(Stored data entries)
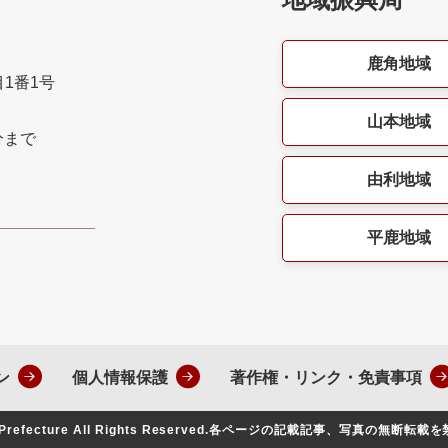
鹿角地域
目1番1号
山本地域
分まで
由利地域
平鹿地域
ン
個人情報保護
著作権・リンク・免責事項
Prefecture All Rights Reserved.
各ページの記載記事、写真の無断転載を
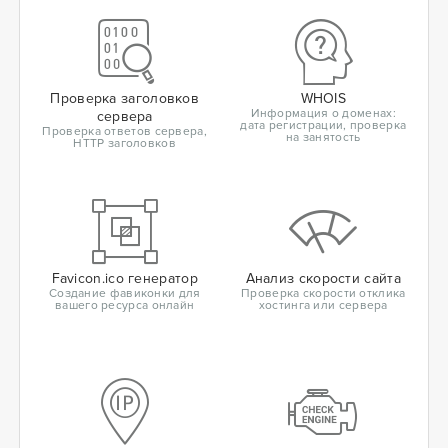
Проверка заголовков
WHOIS
Информация о доменах:
сервера
дата регистрации, проверка
Проверка ответов сервера,
на занятость
HTTP заголовков
Favicon.ico генератор
Анализ скорости сайта
Создание фавиконки для
Проверка скорости отклика
вашего ресурса онлайн
хостинга или сервера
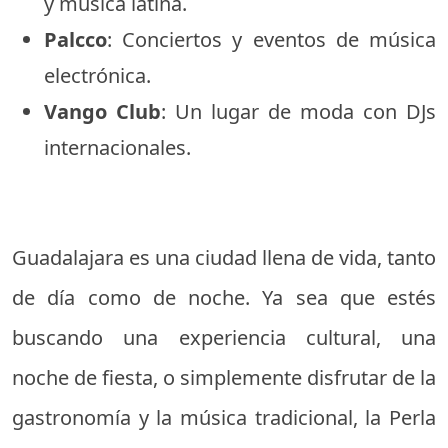
y música latina.
Palcco
: Conciertos y eventos de música
electrónica.
Vango Club
: Un lugar de moda con DJs
internacionales.
Guadalajara es una ciudad llena de vida, tanto
de día como de noche. Ya sea que estés
buscando una experiencia cultural, una
noche de fiesta, o simplemente disfrutar de la
gastronomía y la música tradicional, la Perla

[Activity] Your answer must be the line containing "Guadalajara es una" through the last line above, copied exactly, with nothing added.

[Response area]
Guadalajara es una ciudad llena de vida, tanto
de día como de noche. Ya sea que estés
buscando una experiencia cultural, una
noche de fiesta, o simplemente disfrutar de la
gastronomía y la música tradicional, la Perla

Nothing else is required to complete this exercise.